» **Task to carry out**
Extract each line of the data below exactly as written.

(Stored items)
○ ○ ○ ○
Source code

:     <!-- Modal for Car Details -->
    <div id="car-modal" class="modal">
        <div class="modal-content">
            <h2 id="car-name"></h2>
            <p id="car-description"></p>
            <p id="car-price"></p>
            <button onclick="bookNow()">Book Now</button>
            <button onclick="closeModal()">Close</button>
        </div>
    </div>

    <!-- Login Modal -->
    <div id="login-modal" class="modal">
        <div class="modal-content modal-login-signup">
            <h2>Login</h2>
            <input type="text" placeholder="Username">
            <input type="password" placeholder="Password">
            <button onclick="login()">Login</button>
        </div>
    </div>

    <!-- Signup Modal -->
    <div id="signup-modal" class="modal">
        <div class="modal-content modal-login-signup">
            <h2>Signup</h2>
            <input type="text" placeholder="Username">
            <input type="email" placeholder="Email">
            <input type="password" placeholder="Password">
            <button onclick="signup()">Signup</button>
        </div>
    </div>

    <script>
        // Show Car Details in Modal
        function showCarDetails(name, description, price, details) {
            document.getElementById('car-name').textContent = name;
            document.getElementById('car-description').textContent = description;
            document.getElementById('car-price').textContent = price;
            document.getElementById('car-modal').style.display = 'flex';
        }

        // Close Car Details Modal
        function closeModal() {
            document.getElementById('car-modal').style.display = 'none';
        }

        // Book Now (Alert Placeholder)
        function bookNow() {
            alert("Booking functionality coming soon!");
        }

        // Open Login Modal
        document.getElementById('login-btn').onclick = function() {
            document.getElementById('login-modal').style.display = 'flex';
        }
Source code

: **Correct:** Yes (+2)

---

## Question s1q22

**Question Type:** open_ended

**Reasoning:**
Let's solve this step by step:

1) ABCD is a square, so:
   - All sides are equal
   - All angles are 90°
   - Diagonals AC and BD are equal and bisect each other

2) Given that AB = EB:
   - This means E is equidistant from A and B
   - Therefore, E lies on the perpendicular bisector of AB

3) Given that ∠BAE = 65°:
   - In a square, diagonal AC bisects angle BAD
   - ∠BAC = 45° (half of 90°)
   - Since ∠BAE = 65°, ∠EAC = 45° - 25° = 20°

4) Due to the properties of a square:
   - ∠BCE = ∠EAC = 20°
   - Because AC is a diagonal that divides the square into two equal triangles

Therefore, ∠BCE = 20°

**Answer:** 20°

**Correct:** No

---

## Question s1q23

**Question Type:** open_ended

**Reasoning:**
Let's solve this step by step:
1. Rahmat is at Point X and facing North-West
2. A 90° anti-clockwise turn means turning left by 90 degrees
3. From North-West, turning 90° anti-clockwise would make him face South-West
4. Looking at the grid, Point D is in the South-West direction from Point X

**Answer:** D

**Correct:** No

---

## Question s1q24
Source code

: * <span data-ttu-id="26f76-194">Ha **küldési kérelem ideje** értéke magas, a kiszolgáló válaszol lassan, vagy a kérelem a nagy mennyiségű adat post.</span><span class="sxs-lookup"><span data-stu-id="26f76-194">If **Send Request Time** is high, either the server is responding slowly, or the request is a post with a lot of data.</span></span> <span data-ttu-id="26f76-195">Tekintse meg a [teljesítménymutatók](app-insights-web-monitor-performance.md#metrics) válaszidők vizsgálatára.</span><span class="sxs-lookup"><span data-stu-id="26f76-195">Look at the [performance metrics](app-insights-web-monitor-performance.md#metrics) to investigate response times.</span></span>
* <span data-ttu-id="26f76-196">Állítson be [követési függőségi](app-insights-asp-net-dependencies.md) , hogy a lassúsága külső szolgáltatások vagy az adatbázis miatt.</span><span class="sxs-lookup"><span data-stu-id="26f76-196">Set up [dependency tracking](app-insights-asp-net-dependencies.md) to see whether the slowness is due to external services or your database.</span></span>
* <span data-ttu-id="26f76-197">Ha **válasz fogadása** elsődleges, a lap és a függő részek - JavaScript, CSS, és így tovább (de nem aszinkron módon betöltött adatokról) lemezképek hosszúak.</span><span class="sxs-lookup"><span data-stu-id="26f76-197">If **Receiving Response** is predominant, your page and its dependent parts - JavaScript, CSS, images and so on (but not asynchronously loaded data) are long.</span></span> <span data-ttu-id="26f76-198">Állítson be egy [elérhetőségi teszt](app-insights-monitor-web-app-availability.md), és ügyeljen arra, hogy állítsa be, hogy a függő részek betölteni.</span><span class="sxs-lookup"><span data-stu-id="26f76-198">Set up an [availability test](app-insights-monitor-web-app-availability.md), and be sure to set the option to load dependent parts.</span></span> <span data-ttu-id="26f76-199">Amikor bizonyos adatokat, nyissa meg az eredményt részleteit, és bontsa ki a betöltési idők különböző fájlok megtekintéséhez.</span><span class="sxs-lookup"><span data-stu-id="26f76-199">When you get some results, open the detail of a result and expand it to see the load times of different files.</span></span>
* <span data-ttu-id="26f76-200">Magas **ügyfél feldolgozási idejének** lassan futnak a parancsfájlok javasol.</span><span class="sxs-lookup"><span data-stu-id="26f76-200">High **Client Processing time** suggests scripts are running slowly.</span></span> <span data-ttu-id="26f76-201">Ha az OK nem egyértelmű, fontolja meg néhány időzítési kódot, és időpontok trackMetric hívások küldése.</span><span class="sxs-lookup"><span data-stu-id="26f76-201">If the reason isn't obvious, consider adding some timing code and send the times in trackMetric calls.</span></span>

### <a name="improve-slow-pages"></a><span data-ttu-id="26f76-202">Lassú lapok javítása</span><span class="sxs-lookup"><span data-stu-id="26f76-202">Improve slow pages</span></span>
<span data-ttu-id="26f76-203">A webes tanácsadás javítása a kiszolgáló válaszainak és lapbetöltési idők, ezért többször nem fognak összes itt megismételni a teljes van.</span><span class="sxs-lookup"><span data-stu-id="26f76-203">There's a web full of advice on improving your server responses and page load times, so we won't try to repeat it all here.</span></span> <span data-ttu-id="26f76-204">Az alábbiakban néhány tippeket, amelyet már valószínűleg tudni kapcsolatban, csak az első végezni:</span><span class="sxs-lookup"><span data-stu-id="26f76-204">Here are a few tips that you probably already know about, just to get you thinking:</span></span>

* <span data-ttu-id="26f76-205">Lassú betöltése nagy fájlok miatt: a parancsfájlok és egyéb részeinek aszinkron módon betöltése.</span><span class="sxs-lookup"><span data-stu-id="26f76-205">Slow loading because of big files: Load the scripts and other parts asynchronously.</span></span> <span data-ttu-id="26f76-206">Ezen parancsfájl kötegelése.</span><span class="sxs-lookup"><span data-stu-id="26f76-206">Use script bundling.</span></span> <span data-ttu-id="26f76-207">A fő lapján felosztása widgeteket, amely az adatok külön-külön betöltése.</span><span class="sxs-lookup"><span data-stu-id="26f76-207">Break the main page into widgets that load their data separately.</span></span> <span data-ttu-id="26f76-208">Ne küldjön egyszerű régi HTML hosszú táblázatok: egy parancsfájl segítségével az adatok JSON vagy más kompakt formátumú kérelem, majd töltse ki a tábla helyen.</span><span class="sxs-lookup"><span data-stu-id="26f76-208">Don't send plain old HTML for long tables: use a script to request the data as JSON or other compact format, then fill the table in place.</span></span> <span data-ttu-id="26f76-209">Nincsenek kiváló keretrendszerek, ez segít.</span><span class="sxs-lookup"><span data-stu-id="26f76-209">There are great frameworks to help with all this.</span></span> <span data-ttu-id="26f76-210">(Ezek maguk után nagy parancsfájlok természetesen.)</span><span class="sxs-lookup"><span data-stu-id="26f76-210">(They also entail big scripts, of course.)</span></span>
○ ○ ○ ○
» **Finished exercise**
Source code

:     <!-- Modal for Car Details -->
    <div id="car-modal" class="modal">
        <div class="modal-content">
            <h2 id="car-name"></h2>
            <p id="car-description"></p>
            <p id="car-price"></p>
            <button onclick="bookNow()">Book Now</button>
            <button onclick="closeModal()">Close</button>
        </div>
    </div>

    <!-- Login Modal -->
    <div id="login-modal" class="modal">
        <div class="modal-content modal-login-signup">
            <h2>Login</h2>
            <input type="text" placeholder="Username">
            <input type="password" placeholder="Password">
            <button onclick="login()">Login</button>
        </div>
    </div>

    <!-- Signup Modal -->
    <div id="signup-modal" class="modal">
        <div class="modal-content modal-login-signup">
            <h2>Signup</h2>
            <input type="text" placeholder="Username">
            <input type="email" placeholder="Email">
            <input type="password" placeholder="Password">
            <button onclick="signup()">Signup</button>
        </div>
    </div>

    <script>
        // Show Car Details in Modal
        function showCarDetails(name, description, price, details) {
            document.getElementById('car-name').textContent = name;
            document.getElementById('car-description').textContent = description;
            document.getElementById('car-price').textContent = price;
            document.getElementById('car-modal').style.display = 'flex';
        }

        // Close Car Details Modal
        function closeModal() {
            document.getElementById('car-modal').style.display = 'none';
        }

        // Book Now (Alert Placeholder)
        function bookNow() {
            alert("Booking functionality coming soon!");
        }

        // Open Login Modal
        document.getElementById('login-btn').onclick = function() {
            document.getElementById('login-modal').style.display = 'flex';
        }
Source code

: **Correct:** Yes (+2)

---

## Question s1q22

**Question Type:** open_ended

**Reasoning:**
Let's solve this step by step:

1) ABCD is a square, so:
   - All sides are equal
   - All angles are 90°
   - Diagonals AC and BD are equal and bisect each other

2) Given that AB = EB:
   - This means E is equidistant from A and B
   - Therefore, E lies on the perpendicular bisector of AB

3) Given that ∠BAE = 65°:
   - In a square, diagonal AC bisects angle BAD
   - ∠BAC = 45° (half of 90°)
   - Since ∠BAE = 65°, ∠EAC = 45° - 25° = 20°

4) Due to the properties of a square:
   - ∠BCE = ∠EAC = 20°
   - Because AC is a diagonal that divides the square into two equal triangles

Therefore, ∠BCE = 20°

**Answer:** 20°

**Correct:** No

---

## Question s1q23

**Question Type:** open_ended

**Reasoning:**
Let's solve this step by step:
1. Rahmat is at Point X and facing North-West
2. A 90° anti-clockwise turn means turning left by 90 degrees
3. From North-West, turning 90° anti-clockwise would make him face South-West
4. Looking at the grid, Point D is in the South-West direction from Point X

**Answer:** D

**Correct:** No

---

## Question s1q24
Source code

: * <span data-ttu-id="26f76-194">Ha **küldési kérelem ideje** értéke magas, a kiszolgáló válaszol lassan, vagy a kérelem a nagy mennyiségű adat post.</span><span class="sxs-lookup"><span data-stu-id="26f76-194">If **Send Request Time** is high, either the server is responding slowly, or the request is a post with a lot of data.</span></span> <span data-ttu-id="26f76-195">Tekintse meg a [teljesítménymutatók](app-insights-web-monitor-performance.md#metrics) válaszidők vizsgálatára.</span><span class="sxs-lookup"><span data-stu-id="26f76-195">Look at the [performance metrics](app-insights-web-monitor-performance.md#metrics) to investigate response times.</span></span>
* <span data-ttu-id="26f76-196">Állítson be [követési függőségi](app-insights-asp-net-dependencies.md) , hogy a lassúsága külső szolgáltatások vagy az adatbázis miatt.</span><span class="sxs-lookup"><span data-stu-id="26f76-196">Set up [dependency tracking](app-insights-asp-net-dependencies.md) to see whether the slowness is due to external services or your database.</span></span>
* <span data-ttu-id="26f76-197">Ha **válasz fogadása** elsődleges, a lap és a függő részek - JavaScript, CSS, és így tovább (de nem aszinkron módon betöltött adatokról) lemezképek hosszúak.</span><span class="sxs-lookup"><span data-stu-id="26f76-197">If **Receiving Response** is predominant, your page and its dependent parts - JavaScript, CSS, images and so on (but not asynchronously loaded data) are long.</span></span> <span data-ttu-id="26f76-198">Állítson be egy [elérhetőségi teszt](app-insights-monitor-web-app-availability.md), és ügyeljen arra, hogy állítsa be, hogy a függő részek betölteni.</span><span class="sxs-lookup"><span data-stu-id="26f76-198">Set up an [availability test](app-insights-monitor-web-app-availability.md), and be sure to set the option to load dependent parts.</span></span> <span data-ttu-id="26f76-199">Amikor bizonyos adatokat, nyissa meg az eredményt részleteit, és bontsa ki a betöltési idők különböző fájlok megtekintéséhez.</span><span class="sxs-lookup"><span data-stu-id="26f76-199">When you get some results, open the detail of a result and expand it to see the load times of different files.</span></span>
* <span data-ttu-id="26f76-200">Magas **ügyfél feldolgozási idejének** lassan futnak a parancsfájlok javasol.</span><span class="sxs-lookup"><span data-stu-id="26f76-200">High **Client Processing time** suggests scripts are running slowly.</span></span> <span data-ttu-id="26f76-201">Ha az OK nem egyértelmű, fontolja meg néhány időzítési kódot, és időpontok trackMetric hívások küldése.</span><span class="sxs-lookup"><span data-stu-id="26f76-201">If the reason isn't obvious, consider adding some timing code and send the times in trackMetric calls.</span></span>

### <a name="improve-slow-pages"></a><span data-ttu-id="26f76-202">Lassú lapok javítása</span><span class="sxs-lookup"><span data-stu-id="26f76-202">Improve slow pages</span></span>
<span data-ttu-id="26f76-203">A webes tanácsadás javítása a kiszolgáló válaszainak és lapbetöltési idők, ezért többször nem fognak összes itt megismételni a teljes van.</span><span class="sxs-lookup"><span data-stu-id="26f76-203">There's a web full of advice on improving your server responses and page load times, so we won't try to repeat it all here.</span></span> <span data-ttu-id="26f76-204">Az alábbiakban néhány tippeket, amelyet már valószínűleg tudni kapcsolatban, csak az első végezni:</span><span class="sxs-lookup"><span data-stu-id="26f76-204">Here are a few tips that you probably already know about, just to get you thinking:</span></span>

* <span data-ttu-id="26f76-205">Lassú betöltése nagy fájlok miatt: a parancsfájlok és egyéb részeinek aszinkron módon betöltése.</span><span class="sxs-lookup"><span data-stu-id="26f76-205">Slow loading because of big files: Load the scripts and other parts asynchronously.</span></span> <span data-ttu-id="26f76-206">Ezen parancsfájl kötegelése.</span><span class="sxs-lookup"><span data-stu-id="26f76-206">Use script bundling.</span></span> <span data-ttu-id="26f76-207">A fő lapján felosztása widgeteket, amely az adatok külön-külön betöltése.</span><span class="sxs-lookup"><span data-stu-id="26f76-207">Break the main page into widgets that load their data separately.</span></span> <span data-ttu-id="26f76-208">Ne küldjön egyszerű régi HTML hosszú táblázatok: egy parancsfájl segítségével az adatok JSON vagy más kompakt formátumú kérelem, majd töltse ki a tábla helyen.</span><span class="sxs-lookup"><span data-stu-id="26f76-208">Don't send plain old HTML for long tables: use a script to request the data as JSON or other compact format, then fill the table in place.</span></span> <span data-ttu-id="26f76-209">Nincsenek kiváló keretrendszerek, ez segít.</span><span class="sxs-lookup"><span data-stu-id="26f76-209">There are great frameworks to help with all this.</span></span> <span data-ttu-id="26f76-210">(Ezek maguk után nagy parancsfájlok természetesen.)</span><span class="sxs-lookup"><span data-stu-id="26f76-210">(They also entail big scripts, of course.)</span></span>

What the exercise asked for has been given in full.